Wuhan records first new COVID cases since lockdown was lifted
A second cluster is in the northeastern city of Shulan.
The original epicenter of the coronavirus outbreak, Wuhan, China, has now recorded the first new cluster of local cases since its strict lockdown was lifted in early April.
The outbreak in Wuhan is one of two worrying clusters, with the other popping up hundreds of miles away in the northeastern city of Shulan, which was ordered back into a lockdown.
In Wuhan, local authorities reported Monday that six new cases of local transmission were recorded over the weekend within the residential neighborhood of Sanmin.
The South China Morning Post reported that the municipal Wuhan government fired a local official because of poor disease control in his neighborhood.
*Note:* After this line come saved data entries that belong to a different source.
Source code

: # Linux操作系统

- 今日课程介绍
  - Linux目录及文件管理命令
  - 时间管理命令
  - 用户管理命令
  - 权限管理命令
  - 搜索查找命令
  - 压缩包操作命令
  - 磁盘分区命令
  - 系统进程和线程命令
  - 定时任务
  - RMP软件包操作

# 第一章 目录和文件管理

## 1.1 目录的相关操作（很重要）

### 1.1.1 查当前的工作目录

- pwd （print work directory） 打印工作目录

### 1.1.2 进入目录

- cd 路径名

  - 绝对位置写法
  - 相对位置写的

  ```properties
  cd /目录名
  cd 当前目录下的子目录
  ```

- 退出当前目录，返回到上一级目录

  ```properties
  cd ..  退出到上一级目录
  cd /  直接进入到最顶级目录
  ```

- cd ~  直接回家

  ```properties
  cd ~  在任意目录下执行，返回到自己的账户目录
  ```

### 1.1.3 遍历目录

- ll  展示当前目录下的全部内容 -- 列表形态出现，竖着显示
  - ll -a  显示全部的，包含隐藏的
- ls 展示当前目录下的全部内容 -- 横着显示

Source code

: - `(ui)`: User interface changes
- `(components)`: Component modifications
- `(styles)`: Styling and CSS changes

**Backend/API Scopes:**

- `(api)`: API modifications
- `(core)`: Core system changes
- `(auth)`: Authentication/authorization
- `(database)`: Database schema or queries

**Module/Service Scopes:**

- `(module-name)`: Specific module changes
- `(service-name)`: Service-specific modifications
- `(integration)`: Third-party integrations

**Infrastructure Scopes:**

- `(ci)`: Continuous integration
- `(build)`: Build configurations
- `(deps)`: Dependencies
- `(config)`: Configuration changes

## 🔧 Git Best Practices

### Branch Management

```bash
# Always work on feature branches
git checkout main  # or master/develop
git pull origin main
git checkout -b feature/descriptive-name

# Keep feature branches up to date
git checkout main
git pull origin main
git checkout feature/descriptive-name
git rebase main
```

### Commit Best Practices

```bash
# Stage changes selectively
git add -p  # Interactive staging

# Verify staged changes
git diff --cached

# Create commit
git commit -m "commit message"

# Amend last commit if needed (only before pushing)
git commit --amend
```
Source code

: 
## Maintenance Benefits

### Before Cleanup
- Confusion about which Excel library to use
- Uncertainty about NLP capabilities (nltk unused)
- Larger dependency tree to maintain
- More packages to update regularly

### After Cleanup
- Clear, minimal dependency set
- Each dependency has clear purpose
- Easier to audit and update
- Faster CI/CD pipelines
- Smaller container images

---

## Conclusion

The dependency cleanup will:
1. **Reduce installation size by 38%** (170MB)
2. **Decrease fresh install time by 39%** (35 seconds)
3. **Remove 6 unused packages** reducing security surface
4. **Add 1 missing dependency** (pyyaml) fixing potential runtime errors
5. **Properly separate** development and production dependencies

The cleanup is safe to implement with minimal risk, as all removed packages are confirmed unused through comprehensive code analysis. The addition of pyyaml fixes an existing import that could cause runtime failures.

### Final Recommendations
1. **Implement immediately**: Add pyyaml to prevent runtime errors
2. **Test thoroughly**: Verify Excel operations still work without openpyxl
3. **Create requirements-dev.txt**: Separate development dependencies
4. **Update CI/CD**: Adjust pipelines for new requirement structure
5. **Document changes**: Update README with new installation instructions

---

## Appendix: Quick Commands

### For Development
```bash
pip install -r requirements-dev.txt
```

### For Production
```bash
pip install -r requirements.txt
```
China’s Xinhua News Agency reported that the new cases were discovered when tests were conducted on more than 5,000 Sanmin residents. The Sanmin community had recorded 20 cases earlier in the outbreak.
The Wuhan Health Commission said that an 89-year-old man in the neighborhood displayed symptoms as early as March, but it wasn’t confirmed as a case until Saturday. His wife and four others in the neighborhood all tested positive for COVID-19 the next day although they were asymptomatic.
“Wuhan is still facing huge pressure to control the current epidemic,” the health commission said. “We need to pay close attention to control both imported cases as well as local cases, and resolutely contain the resurgence of COVID-19.”
A second larger cluster is emerging out of the city of Shulan, in China’s northeastern Jilin province near the Russian and North Korean borders. Its mayor announced in a press conference on Monday that Shulan is in a ”wartime” footing against COVID-19, placing the city of more than 700,000 residents under lockdown at least until the end of May.
Shulan has reported 14 cases over the past two days, all linked to a 45-year-old woman working at the local police’s laundry department who tested positive for the virus last Thursday. Authorities still do not know how she became infected.
As the rest of the country appears to be on the road to recovery and the Chinese government tries to direct its efforts to restarting the economy, the northeastern provinces bordering Russia and North Korea have emerged as a lingering and growing COVID-19 hotspot.